Il Cremlino alza il tiro sui giornalisti Rai a Kursk: «Sono complici dell’aggressione ucraina contro la Russia»

Nuovo duro attacco della portavoce del ministero degli Esteri di Mosca. E l’inviato Ilario Piagnerelli riconosce l’errore nel suo servizio

Continua e si fa se possibile più dura la campagna politica – oltre che giudiziaria – della Russia contro i giornalisti della Rai entrati nei giorni scorsi nella regione russa di Kursk al seguito delle truppe ucraine che vi stanno dilagando. La portavoce del ministero degli Esteri di Mosca, Maria Zakharova, ha dichiarato oggi che il loro ingresso – e quello degli altri cronisti occidentali – oltre confine è prova «di un loro coinvolgimento diretto nell’attuazione di un’aggressione ibrida su larga scala contro la Russia». Zakharova, evocando in particolare la missione della giornalista della Rai Stefania Battistini e dell’operatore Simone Traini, diventata un caso internazionale, ricorda minacciosa che «contro alcuni rappresentanti dei media stranieri sono già stati aperti procedimenti penali per aver attraversato illegalmente il confine di Stato». La portavoce del Cremlino rincara la dose in un’intervista al giornale Vzglyad sostenendo che «i resoconti dei media occidentali dalla regione di Kursk perseguono una serie di obiettivi, tra cui la protezione dei crimini di Kiev, la manipolazione dell’opinione pubblica e la creazione del contesto necessario per un ulteriore sostegno occidentale alle forze armate ucraine. Questi pseudo-reporter possono essere qualificati solo come traditori della professione che si sono abbassati a partecipare direttamente alla fabbricazione e diffusione della propaganda ucronazista».

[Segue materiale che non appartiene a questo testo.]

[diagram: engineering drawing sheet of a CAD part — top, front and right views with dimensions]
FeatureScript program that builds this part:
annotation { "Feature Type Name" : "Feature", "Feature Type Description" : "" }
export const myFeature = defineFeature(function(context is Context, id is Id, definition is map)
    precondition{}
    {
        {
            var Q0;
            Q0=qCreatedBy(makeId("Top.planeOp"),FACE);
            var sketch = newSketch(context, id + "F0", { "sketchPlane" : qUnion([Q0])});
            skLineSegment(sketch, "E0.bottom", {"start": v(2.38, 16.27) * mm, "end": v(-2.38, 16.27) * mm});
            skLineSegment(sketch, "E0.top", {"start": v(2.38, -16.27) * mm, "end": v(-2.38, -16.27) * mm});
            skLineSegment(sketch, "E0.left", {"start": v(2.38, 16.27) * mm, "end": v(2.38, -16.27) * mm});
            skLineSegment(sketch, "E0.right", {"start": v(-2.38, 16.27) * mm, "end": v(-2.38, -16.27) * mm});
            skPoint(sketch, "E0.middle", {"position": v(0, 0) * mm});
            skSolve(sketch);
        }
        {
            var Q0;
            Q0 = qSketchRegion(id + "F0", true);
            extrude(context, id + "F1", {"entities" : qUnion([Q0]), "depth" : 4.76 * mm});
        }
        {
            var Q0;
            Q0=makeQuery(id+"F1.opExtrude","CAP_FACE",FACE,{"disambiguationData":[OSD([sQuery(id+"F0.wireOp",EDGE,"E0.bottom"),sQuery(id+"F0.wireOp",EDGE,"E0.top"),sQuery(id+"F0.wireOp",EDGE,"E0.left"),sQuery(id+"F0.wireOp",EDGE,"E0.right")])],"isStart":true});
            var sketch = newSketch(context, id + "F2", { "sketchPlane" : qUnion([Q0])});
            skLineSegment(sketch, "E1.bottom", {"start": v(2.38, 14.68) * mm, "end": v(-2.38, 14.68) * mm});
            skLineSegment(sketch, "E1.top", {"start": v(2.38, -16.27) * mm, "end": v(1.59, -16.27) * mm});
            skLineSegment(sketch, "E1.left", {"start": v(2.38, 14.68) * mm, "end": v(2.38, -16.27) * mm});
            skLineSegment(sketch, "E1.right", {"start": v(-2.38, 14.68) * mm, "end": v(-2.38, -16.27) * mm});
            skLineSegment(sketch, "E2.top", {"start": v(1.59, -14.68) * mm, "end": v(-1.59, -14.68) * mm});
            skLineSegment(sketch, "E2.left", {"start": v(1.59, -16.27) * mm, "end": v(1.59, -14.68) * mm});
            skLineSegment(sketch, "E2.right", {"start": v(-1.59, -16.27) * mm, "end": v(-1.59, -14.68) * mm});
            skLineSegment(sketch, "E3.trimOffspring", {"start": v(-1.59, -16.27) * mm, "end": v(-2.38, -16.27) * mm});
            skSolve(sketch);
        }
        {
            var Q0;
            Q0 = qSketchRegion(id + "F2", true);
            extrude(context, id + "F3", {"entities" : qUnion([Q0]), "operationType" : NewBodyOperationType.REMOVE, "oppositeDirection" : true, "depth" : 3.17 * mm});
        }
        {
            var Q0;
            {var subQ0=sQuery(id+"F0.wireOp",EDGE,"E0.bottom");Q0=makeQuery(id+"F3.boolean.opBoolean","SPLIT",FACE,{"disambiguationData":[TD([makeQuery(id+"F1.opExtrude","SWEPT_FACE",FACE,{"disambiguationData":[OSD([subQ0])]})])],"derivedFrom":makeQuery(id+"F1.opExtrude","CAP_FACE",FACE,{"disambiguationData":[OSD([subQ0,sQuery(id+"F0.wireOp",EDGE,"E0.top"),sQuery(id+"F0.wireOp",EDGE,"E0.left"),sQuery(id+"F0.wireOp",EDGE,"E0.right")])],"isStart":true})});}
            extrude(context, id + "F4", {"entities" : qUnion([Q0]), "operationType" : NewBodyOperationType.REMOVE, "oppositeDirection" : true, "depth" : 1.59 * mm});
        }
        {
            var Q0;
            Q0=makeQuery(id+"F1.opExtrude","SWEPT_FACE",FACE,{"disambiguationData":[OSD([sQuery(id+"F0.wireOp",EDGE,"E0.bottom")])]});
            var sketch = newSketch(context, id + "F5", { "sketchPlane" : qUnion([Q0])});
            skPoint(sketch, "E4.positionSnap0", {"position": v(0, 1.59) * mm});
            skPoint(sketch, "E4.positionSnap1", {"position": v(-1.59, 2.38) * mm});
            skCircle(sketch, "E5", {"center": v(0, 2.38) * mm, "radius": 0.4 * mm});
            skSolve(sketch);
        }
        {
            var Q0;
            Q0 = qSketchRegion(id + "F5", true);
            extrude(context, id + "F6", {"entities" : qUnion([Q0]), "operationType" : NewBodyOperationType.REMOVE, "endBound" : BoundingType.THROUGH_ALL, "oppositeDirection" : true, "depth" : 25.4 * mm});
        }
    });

Ilario Piagnerelli e la replica al Cremlino

Ieri, 18 agosto, Zakharova si era scagliata contro un altro inviato Rai, Ilario Piagnerelli. L’accusa era quella di «elogiare i neonazisti ucraini mentre posano in reportage indossando simboli delle SS». La colpa del cronista sarebbe quella di «aver fatto una video intervista mostrando un uomo che indossa un berretto con il segno della divisione SS “Leibstandarte Adolf Hitler”». Oggi, su X, Piagnerelli riconosce di aver sbagliato nel dare spazio a un personaggio tanto ambiguo: «Mi rammarico profondamente di aver dato voce a un soldato ucraino che solo dopo la messa in onda del reportage ho notato indossare una patch con un simbolo nazista», scrive il giornalista, pur precisando poi di non voler cedere di un centimetro alla propaganda di Mosca sul tema, puntando il dito contro la «rete di profili pro-invasione legati a Mosca» attiva in Italia, «che dedica le sue risorse a screditare il lavoro mio e degli altri inviati. Fingono sconcerto – replica duro Piagnerelli – ma hanno trovato in quell’immagine un formidabile argomento di propaganda anti-ucraina. Il nostro lavoro – assicura estendendo la solidarietà anche agli altri colleghi messi nel mirino da Mosca – continuerà a essere libero da condizionamenti e improntato al massimo rigore».